WORK REQUEST: Go through the data and copy each line that holds "yang".

Page-level text extractions
· · · · · · ·

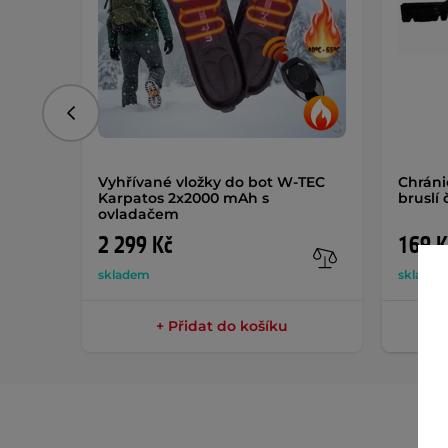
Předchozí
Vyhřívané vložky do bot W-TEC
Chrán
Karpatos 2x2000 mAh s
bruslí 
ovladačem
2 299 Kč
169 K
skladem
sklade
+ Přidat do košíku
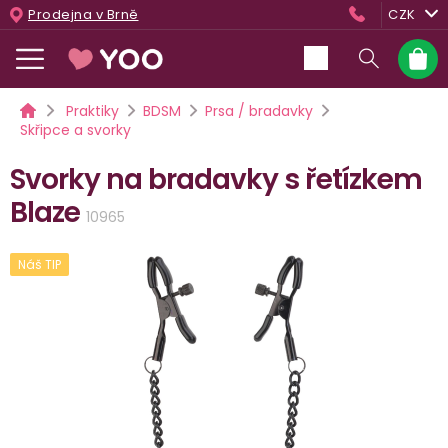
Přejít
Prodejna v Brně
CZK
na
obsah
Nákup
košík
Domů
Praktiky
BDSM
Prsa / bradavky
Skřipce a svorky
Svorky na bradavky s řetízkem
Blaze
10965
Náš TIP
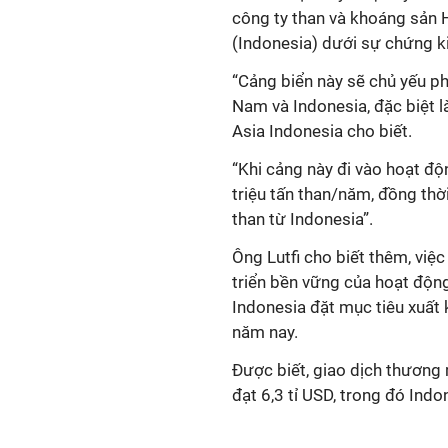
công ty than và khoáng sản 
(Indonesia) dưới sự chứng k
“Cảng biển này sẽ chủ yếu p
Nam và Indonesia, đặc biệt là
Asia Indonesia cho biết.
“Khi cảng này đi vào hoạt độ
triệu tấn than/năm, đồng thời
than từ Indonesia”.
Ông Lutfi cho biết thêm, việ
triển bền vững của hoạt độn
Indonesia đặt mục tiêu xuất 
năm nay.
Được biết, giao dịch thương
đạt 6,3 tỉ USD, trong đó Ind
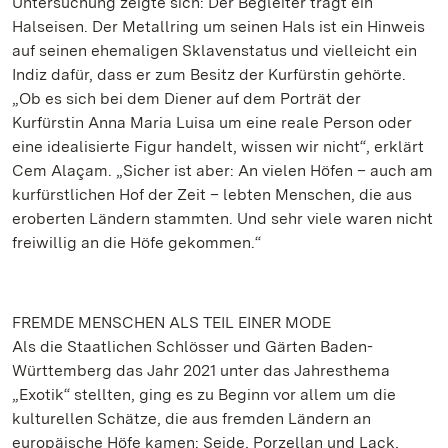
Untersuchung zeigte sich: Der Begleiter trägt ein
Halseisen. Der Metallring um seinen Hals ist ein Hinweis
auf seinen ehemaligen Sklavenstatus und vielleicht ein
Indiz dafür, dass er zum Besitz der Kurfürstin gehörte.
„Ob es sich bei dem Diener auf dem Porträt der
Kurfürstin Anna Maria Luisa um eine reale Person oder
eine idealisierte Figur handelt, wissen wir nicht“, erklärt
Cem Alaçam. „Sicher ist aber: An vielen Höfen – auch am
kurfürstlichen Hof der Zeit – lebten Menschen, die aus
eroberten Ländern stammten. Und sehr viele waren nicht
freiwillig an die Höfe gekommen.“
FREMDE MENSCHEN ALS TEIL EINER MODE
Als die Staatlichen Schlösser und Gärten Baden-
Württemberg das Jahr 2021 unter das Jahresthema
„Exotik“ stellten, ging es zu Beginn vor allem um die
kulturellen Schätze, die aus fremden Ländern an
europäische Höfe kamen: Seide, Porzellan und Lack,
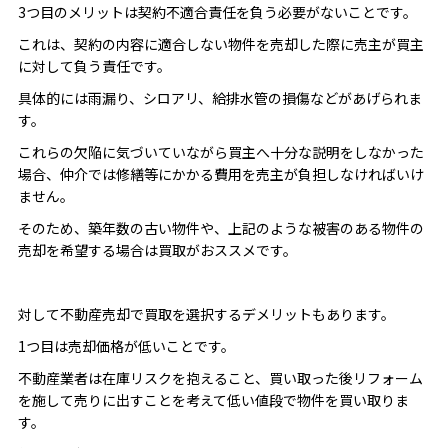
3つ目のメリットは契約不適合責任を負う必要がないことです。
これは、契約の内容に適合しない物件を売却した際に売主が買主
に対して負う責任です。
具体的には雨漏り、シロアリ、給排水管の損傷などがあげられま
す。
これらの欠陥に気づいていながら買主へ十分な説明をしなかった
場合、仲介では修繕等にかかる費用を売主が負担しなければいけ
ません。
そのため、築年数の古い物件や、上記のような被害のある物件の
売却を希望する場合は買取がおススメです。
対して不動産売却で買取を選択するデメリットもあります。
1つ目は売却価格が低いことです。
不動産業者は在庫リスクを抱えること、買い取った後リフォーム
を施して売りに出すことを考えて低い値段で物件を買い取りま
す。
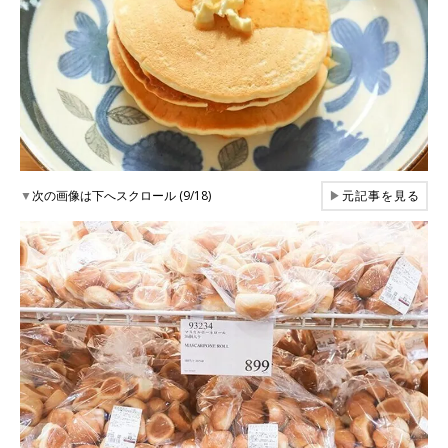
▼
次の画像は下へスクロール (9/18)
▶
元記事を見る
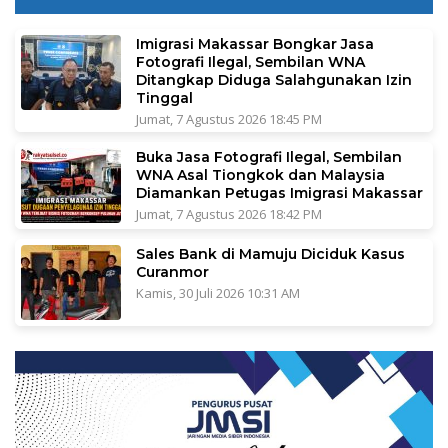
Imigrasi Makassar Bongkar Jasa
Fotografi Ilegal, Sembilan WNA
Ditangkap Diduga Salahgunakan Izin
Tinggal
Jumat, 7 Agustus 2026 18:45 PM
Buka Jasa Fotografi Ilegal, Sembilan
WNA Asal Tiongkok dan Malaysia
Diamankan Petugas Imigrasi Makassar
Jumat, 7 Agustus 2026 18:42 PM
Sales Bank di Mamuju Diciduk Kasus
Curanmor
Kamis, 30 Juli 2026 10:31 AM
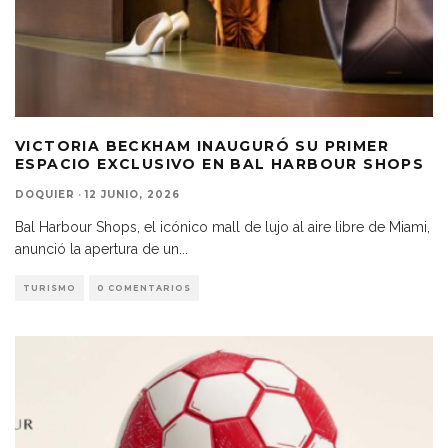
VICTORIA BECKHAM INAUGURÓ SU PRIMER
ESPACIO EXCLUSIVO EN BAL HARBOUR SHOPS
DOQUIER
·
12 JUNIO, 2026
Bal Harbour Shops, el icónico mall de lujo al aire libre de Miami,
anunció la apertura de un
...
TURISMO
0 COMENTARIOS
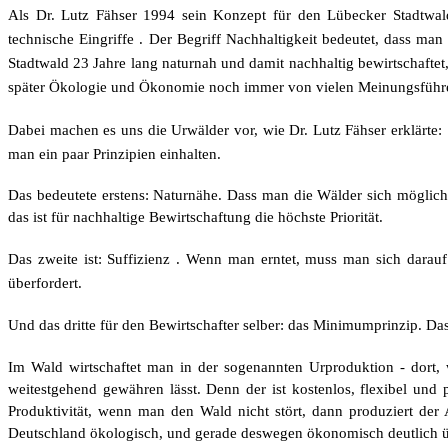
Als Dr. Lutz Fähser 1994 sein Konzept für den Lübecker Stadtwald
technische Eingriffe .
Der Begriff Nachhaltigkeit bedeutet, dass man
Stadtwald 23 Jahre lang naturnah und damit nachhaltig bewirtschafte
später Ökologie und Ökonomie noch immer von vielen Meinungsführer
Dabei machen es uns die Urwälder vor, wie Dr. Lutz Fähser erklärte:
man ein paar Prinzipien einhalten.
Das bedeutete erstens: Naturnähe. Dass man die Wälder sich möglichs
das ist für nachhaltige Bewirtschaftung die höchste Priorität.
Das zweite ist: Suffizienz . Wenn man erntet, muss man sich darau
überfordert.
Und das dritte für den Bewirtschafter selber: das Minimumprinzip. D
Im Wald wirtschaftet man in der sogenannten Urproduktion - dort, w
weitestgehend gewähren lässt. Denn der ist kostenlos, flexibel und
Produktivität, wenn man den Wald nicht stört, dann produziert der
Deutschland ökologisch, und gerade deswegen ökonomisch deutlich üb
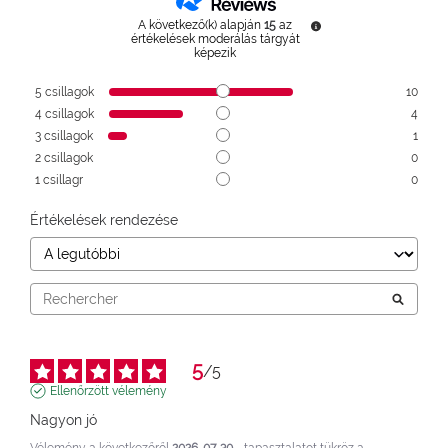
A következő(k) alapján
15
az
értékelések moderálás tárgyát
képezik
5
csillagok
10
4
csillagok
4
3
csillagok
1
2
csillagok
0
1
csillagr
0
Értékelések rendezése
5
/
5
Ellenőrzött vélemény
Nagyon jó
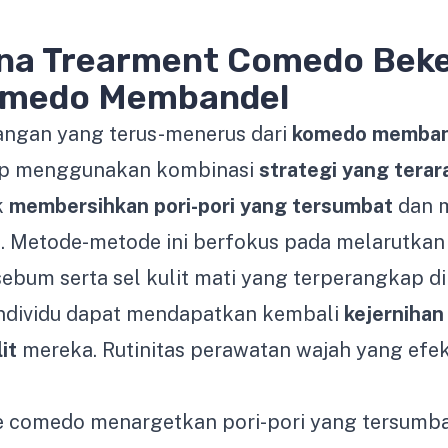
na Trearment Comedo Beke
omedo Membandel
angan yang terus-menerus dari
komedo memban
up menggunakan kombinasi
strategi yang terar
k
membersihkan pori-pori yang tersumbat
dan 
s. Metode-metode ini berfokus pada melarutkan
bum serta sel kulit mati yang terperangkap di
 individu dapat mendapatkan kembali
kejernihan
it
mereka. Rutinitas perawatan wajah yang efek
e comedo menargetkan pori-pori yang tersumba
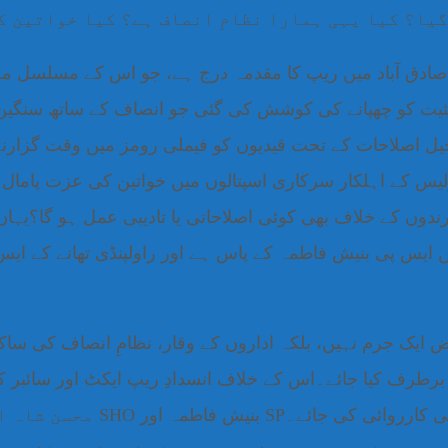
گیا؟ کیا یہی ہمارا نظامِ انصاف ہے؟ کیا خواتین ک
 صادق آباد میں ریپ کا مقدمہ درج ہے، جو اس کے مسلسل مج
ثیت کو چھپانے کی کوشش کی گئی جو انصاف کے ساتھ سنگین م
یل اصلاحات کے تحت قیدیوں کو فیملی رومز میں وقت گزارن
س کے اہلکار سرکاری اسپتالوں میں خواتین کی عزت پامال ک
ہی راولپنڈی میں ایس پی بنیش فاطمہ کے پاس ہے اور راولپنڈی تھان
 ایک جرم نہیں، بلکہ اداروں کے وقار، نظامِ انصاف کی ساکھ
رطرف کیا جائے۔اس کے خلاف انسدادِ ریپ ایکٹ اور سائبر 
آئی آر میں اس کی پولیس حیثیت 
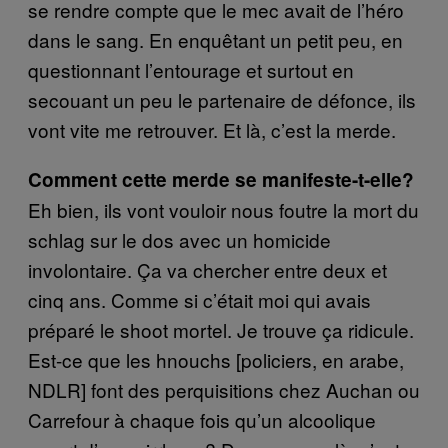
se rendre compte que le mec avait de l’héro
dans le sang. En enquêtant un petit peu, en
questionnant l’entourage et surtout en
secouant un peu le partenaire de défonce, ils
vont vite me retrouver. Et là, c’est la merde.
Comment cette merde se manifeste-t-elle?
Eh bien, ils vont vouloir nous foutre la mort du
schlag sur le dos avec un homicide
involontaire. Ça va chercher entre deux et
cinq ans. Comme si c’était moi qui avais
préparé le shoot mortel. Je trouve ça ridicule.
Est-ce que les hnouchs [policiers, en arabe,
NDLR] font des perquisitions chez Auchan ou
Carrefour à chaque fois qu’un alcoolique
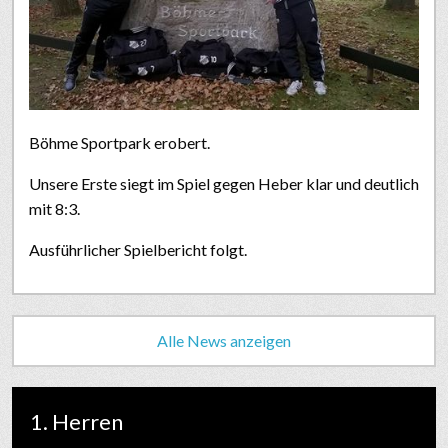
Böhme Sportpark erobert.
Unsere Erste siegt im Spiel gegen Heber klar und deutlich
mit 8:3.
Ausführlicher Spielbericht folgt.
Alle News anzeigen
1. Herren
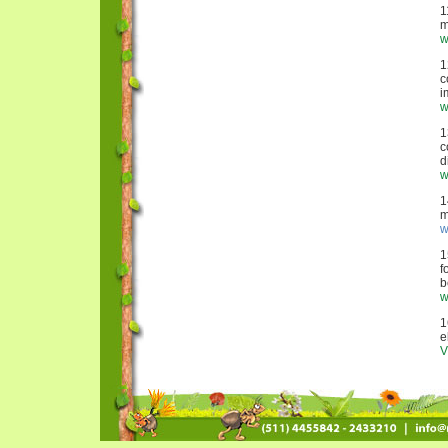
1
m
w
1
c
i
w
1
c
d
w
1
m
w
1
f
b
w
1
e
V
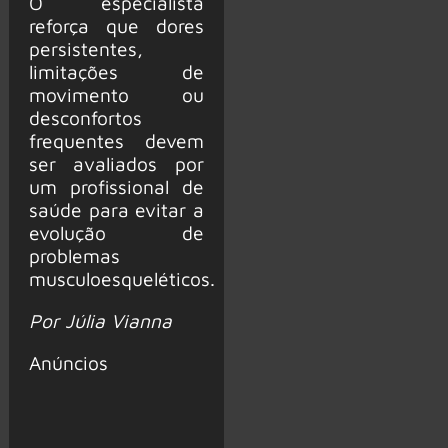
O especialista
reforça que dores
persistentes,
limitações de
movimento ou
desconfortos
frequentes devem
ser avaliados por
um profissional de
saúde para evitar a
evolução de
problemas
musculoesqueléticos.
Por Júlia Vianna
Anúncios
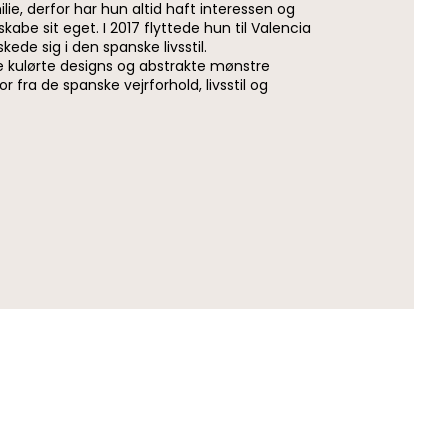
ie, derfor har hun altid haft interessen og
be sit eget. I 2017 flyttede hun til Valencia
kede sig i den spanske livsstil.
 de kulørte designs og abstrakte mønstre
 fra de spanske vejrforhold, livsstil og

· · · · · · ·

TASK ANSWER:
angan yang terus-menerus dari
strategi yang terar
membersihkan pori-pori yang tersumbat
bum serta sel kulit mati yang terperangkap di
mereka. Rutinitas perawatan wajah yang efek
e comedo menargetkan pori-pori yang tersumba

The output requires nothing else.